**TASK OBJECTIVE**
From the data below, retype exactly the lines starting with the one that contains "休闲益智 · 110.0M · 26-07-31 · 中文" and ending with the one that contains "poniedziałek, 10 sierpień 2026, 8:18:08 am", both included.

**DATA SHOWN**
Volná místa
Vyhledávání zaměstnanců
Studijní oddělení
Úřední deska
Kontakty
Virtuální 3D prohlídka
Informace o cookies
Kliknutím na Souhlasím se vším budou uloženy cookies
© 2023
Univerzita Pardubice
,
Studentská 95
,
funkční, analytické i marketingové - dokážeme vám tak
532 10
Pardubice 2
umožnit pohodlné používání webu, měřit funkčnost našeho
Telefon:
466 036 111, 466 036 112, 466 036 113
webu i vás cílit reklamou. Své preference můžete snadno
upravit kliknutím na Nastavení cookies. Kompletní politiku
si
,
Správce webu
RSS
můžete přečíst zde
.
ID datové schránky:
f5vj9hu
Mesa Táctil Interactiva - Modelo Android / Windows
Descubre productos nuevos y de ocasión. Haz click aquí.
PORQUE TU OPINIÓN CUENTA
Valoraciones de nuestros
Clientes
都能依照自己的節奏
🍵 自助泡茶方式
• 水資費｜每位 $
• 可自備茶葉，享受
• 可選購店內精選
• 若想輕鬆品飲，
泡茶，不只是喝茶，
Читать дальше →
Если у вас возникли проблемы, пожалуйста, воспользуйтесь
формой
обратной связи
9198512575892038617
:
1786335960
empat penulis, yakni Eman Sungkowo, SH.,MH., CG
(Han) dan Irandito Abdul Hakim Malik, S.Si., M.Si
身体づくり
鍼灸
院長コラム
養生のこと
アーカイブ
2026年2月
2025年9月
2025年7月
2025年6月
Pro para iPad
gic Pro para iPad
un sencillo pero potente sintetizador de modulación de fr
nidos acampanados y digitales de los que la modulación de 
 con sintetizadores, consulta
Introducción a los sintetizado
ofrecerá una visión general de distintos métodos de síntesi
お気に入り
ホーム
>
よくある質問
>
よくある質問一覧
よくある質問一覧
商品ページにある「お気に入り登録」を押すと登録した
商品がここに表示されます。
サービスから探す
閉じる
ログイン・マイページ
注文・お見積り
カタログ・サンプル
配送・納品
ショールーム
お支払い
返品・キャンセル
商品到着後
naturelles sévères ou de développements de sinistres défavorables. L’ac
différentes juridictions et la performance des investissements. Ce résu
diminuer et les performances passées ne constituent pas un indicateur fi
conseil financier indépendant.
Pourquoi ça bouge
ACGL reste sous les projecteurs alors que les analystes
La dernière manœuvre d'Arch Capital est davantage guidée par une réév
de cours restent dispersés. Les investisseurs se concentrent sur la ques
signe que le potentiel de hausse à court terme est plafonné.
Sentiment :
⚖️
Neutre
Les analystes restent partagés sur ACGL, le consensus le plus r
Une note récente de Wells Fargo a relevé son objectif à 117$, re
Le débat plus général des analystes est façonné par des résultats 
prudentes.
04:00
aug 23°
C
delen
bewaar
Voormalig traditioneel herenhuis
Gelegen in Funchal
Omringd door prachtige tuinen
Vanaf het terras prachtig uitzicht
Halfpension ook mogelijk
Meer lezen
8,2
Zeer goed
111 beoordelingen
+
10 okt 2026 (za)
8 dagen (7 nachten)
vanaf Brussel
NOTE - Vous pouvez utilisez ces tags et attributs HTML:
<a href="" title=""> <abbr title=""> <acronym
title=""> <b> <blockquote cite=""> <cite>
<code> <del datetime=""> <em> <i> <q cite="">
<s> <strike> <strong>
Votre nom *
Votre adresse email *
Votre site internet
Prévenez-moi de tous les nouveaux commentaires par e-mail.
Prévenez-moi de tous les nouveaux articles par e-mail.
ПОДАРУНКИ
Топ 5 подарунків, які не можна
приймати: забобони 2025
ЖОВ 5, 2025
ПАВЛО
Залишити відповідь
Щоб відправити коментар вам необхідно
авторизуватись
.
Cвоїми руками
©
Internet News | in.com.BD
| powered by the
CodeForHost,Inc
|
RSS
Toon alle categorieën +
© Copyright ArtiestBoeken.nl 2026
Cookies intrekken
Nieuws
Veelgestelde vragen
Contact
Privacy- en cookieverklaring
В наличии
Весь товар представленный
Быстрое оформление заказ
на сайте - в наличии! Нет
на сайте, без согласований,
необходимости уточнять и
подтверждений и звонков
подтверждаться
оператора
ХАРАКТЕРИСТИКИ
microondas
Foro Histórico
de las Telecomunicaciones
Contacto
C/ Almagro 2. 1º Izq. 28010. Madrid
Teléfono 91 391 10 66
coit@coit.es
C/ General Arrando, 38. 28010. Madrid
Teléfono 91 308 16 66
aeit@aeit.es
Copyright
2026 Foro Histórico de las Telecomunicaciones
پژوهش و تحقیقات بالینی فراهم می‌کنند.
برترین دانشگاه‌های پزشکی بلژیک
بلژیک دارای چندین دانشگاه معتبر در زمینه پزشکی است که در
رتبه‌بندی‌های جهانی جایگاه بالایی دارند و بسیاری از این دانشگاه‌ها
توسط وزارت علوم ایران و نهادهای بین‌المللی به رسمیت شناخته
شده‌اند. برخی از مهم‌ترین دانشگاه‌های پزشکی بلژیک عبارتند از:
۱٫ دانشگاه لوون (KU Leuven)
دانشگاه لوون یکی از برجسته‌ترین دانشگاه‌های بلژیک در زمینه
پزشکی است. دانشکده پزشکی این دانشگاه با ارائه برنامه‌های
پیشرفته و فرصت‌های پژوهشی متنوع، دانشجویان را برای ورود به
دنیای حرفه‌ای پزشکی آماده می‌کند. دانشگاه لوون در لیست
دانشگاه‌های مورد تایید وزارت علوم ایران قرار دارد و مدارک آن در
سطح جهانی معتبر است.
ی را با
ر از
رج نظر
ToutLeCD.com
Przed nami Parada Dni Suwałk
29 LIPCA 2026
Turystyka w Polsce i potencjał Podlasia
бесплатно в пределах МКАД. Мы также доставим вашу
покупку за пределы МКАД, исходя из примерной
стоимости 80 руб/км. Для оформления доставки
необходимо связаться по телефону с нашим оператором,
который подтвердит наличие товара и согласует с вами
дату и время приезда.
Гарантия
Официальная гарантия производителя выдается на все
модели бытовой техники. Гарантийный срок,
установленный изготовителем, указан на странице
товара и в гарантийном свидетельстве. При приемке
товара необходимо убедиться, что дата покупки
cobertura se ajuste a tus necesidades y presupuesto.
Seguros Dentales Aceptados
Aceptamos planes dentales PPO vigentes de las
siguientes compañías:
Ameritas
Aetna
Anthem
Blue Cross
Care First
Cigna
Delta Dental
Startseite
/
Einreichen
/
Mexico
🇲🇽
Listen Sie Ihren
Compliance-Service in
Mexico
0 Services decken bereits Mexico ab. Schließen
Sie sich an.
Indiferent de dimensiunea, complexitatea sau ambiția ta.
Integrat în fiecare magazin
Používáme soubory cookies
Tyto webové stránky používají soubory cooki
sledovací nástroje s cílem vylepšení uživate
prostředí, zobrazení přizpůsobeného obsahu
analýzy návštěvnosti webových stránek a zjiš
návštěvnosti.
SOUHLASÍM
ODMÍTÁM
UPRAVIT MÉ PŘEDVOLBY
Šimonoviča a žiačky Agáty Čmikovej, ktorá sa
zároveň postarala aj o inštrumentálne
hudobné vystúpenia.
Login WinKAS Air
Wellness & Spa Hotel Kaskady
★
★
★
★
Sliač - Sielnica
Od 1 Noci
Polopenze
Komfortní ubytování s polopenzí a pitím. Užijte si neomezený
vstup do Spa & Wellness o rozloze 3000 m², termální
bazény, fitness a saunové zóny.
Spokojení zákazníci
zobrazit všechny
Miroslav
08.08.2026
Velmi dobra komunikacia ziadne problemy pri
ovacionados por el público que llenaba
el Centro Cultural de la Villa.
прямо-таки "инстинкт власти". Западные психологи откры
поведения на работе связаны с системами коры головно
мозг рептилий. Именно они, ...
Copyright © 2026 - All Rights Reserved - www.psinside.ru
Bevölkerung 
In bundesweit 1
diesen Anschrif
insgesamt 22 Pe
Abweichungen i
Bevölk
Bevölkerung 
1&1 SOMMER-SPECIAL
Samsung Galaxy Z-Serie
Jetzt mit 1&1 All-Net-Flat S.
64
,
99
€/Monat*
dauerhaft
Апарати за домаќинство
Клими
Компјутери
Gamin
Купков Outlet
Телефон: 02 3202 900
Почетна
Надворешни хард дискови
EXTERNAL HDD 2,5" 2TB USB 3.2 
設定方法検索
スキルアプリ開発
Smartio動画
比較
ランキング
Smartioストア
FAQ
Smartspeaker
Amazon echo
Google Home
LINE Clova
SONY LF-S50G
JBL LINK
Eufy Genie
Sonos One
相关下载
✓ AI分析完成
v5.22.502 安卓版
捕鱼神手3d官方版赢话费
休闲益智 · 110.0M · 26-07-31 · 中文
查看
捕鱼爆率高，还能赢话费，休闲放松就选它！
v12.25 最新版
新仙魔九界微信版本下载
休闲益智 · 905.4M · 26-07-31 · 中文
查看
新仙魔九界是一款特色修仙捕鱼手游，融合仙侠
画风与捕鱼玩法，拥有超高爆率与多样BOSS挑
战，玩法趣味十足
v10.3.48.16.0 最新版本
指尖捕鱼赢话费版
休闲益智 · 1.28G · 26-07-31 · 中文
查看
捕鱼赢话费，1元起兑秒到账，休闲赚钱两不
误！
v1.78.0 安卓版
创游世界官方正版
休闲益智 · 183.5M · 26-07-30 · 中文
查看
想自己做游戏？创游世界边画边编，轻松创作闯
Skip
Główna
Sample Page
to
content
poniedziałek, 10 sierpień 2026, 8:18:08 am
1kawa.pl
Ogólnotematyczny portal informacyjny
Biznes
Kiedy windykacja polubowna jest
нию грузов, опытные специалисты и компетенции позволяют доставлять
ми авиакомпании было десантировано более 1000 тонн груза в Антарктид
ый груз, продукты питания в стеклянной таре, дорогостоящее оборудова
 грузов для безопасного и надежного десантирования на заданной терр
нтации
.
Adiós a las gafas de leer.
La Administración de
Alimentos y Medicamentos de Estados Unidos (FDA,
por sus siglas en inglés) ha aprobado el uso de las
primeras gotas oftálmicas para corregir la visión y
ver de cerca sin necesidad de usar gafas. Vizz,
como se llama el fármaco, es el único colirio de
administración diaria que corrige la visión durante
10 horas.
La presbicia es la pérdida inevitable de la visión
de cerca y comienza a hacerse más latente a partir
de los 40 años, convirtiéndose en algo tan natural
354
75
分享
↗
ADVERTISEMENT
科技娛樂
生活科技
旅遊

**SOLVED EXERCISE**
休闲益智 · 110.0M · 26-07-31 · 中文
查看
捕鱼爆率高，还能赢话费，休闲放松就选它！
v12.25 最新版
新仙魔九界微信版本下载
休闲益智 · 905.4M · 26-07-31 · 中文
查看
新仙魔九界是一款特色修仙捕鱼手游，融合仙侠
画风与捕鱼玩法，拥有超高爆率与多样BOSS挑
战，玩法趣味十足
v10.3.48.16.0 最新版本
指尖捕鱼赢话费版
休闲益智 · 1.28G · 26-07-31 · 中文
查看
捕鱼赢话费，1元起兑秒到账，休闲赚钱两不
误！
v1.78.0 安卓版
创游世界官方正版
休闲益智 · 183.5M · 26-07-30 · 中文
查看
想自己做游戏？创游世界边画边编，轻松创作闯
Skip
Główna
Sample Page
to
content
poniedziałek, 10 sierpień 2026, 8:18:08 am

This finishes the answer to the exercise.